Cuando Jesús estaba a punto de dejar a sus discípulos, parecía considerar que esto era algo de gran importancia, pues dijo: “Padre, ruego por estos que me has dado, para que sean uno; como tú, Padre, en mí, y yo en ti, para que ellos también sean uno en nosotros.” Y añadió: “Ni ruego solo por estos, sino también por todos los que han de creer en mí por la palabra de ellos.”

Lamentablemente, debo decir que esta oración no ha sido respondida en lo que respecta a los cristianos de la actualidad. Si hay algún principio por el que luchamos con mayor tenacidad que cualquier otro, es el principio de la unidad. En muchas cosas ya somos uno, pero debemos llegar a ser uno en todas las cosas antes de alcanzar el estándar señalado en la oración de nuestro Señor y Salvador Jesucristo.

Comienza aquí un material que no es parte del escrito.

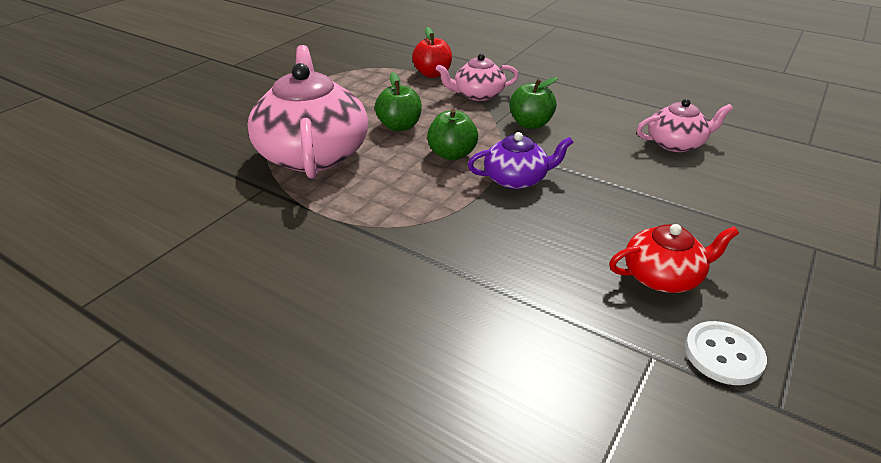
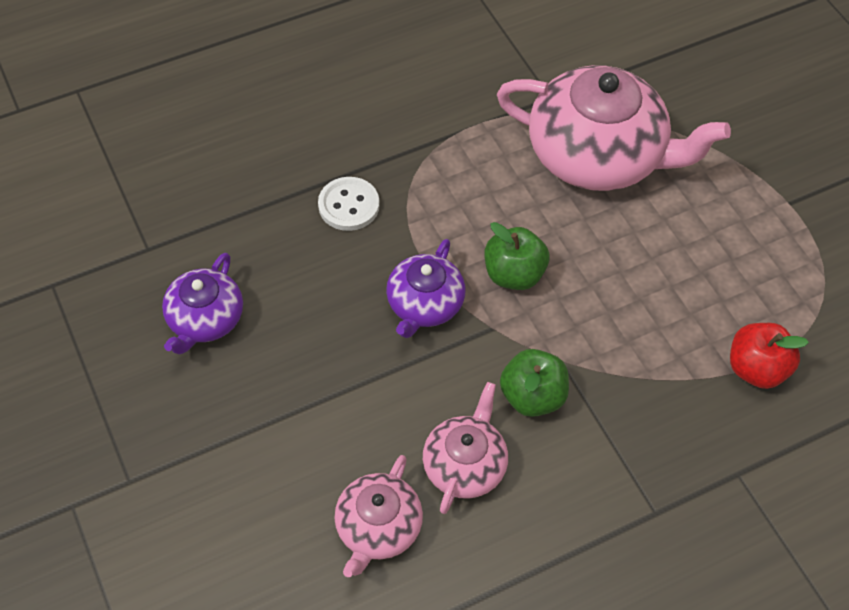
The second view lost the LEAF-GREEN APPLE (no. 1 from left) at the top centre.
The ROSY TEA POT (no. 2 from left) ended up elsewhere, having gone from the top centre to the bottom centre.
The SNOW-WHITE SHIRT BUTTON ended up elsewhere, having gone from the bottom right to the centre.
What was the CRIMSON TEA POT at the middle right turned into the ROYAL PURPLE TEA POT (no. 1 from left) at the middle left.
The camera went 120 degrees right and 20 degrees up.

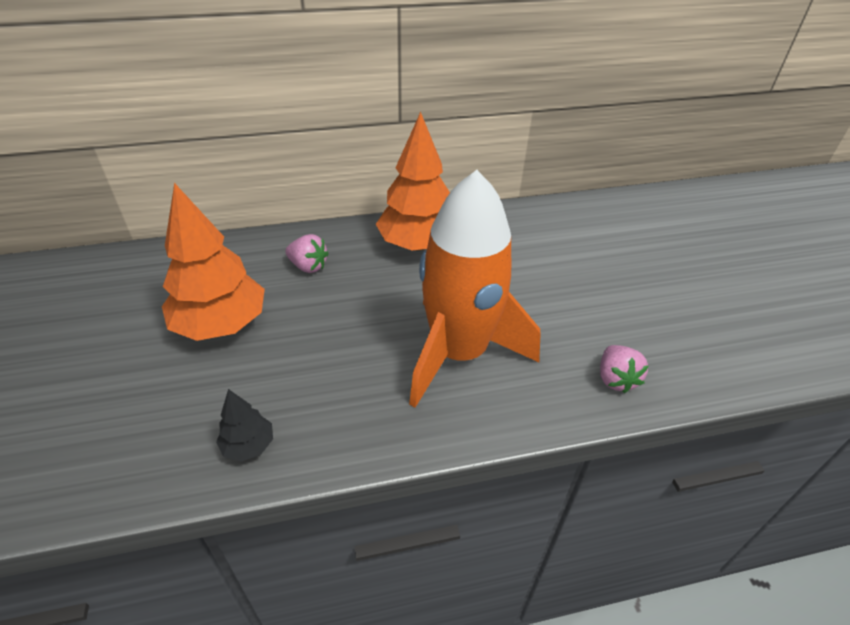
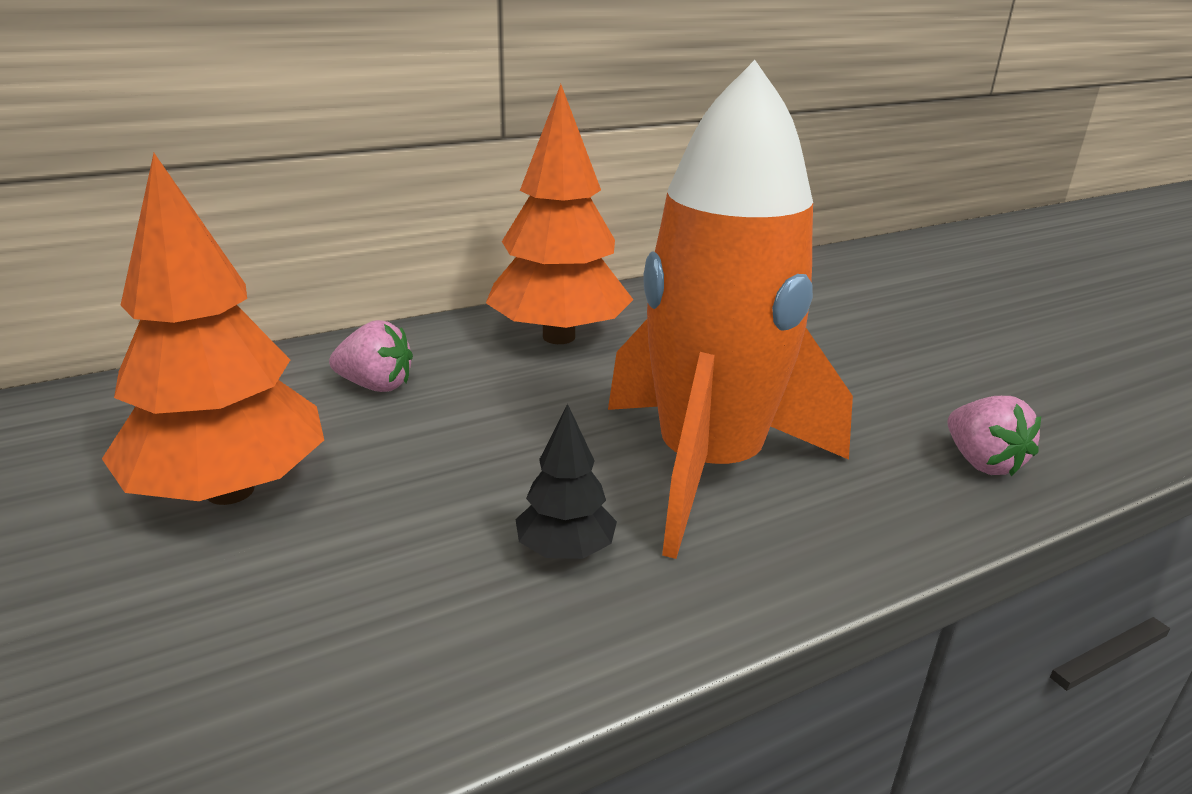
The BLACK FIR TREE ended up elsewhere, having gone from the bottom left to the centre.
The camera went 15 degrees left and 15 degrees down.

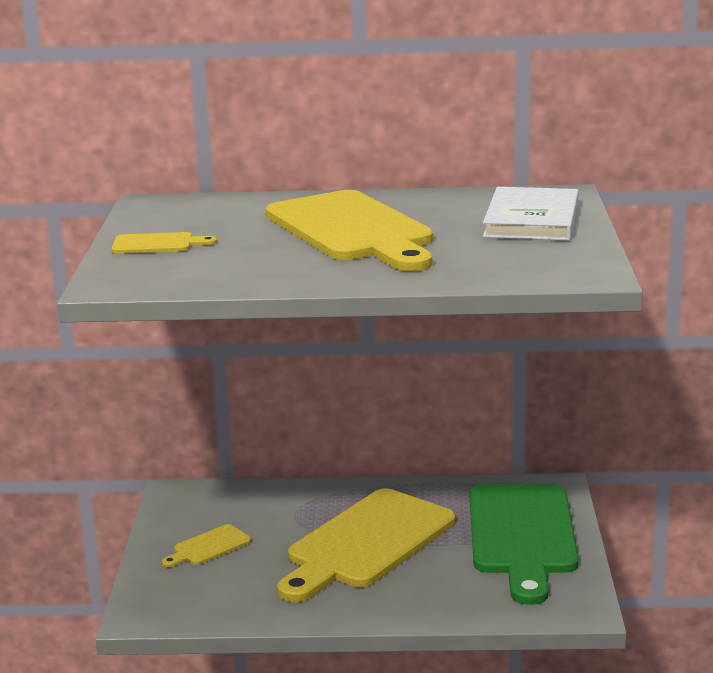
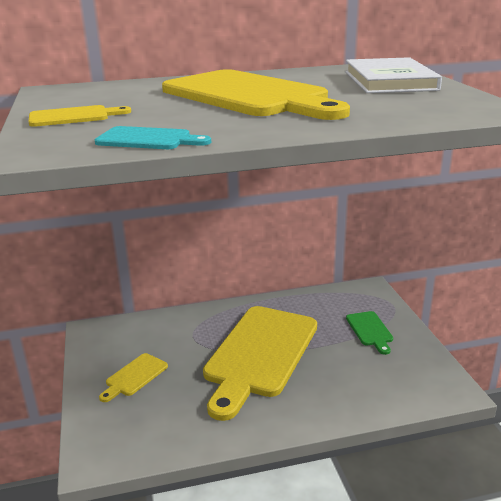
The second view gained the TURQUOISE CHOPPING BOARD at the top left.
The size of the LEAF-GREEN CHOPPING BOARD at the bottom right changed by a factor of 0.42.
The camera went 15 degrees left and 5 degrees up.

Debemos llegar a ser uno en los asuntos económicos, en nuestras transacciones y en la dirección de nuestros esfuerzos laborales; y si pudiéramos ver y comprender este principio correctamente, seríamos más parecidos a lo que Dios requiere que seamos. Pero nos resulta difícil entender y darnos cuenta de la importancia de este principio.

Para el mundo, este principio es un grave error, pues entre ellos cada hombre vive para sí mismo; cada uno sigue sus propias ideas, su propia religión, su propia moral y el camino que mejor se ajusta a sus propias nociones. Pero el Señor dicta algo diferente.

Estamos bajo Su guía, y debemos esforzarnos por ser uno con Él y con todas las autoridades de Su Iglesia y Su reino en la tierra en todos los aspectos de la vida. Todos nos inclinamos ante el Señor día tras día (o, si no lo hacemos, es una vergüenza) y le pedimos que inspire a los presidentes Young, Kimball y Wells con revelación para dirigir correctamente los asuntos de la Iglesia.

¿Y cuáles son los sentimientos de la Primera Presidencia? ¡Que Israel sea uno! Ese es el deseo.

Si llegamos a ser uno en todo, creceremos y prosperaremos como un árbol verde. Entonces, las riquezas, el honor y el poder fluirán hacia los Santos de los Últimos Días en una abundancia mucho mayor de la que jamás hayan experimentado; entonces, ustedes y su posteridad serán bendecidos por el Señor.

Esto es lo que buscamos, y cuando lo hayamos alcanzado, queremos enseñar a las naciones de la tierra estos mismos principios puros que han emanado del Gran Elohim. Queremos que Sion se levante y brille, para que la gloria de Dios se manifieste en medio de ella, y para que las naciones de la tierra, al contemplarla, se vean obligadas a confesar que ella es la alabanza de toda la tierra.

Nunca dejaremos de avanzar hasta que este punto sea alcanzado mediante la enseñanza y guía del Señor y nuestra obediencia a Sus leyes. Entonces, cuando los hombres nos digan: “Ustedes no son como nosotros,” responderemos: “Lo sabemos; no queremos serlo.”

Queremos ser como el Señor, queremos asegurar Su favor y aprobación, vivir bajo Su sonrisa y declarar, como lo hizo el antiguo Israel en cierta ocasión: “El Señor es nuestro Dios, nuestro juez y nuestro rey, y Él reinará sobre nosotros.”

Estos son mis sentimientos, y los sentimientos de todos los buenos Santos de los Últimos Días.

Que Dios nos ayude a vivir nuestra religión guardando Sus mandamientos, en el nombre de Jesús. Amén.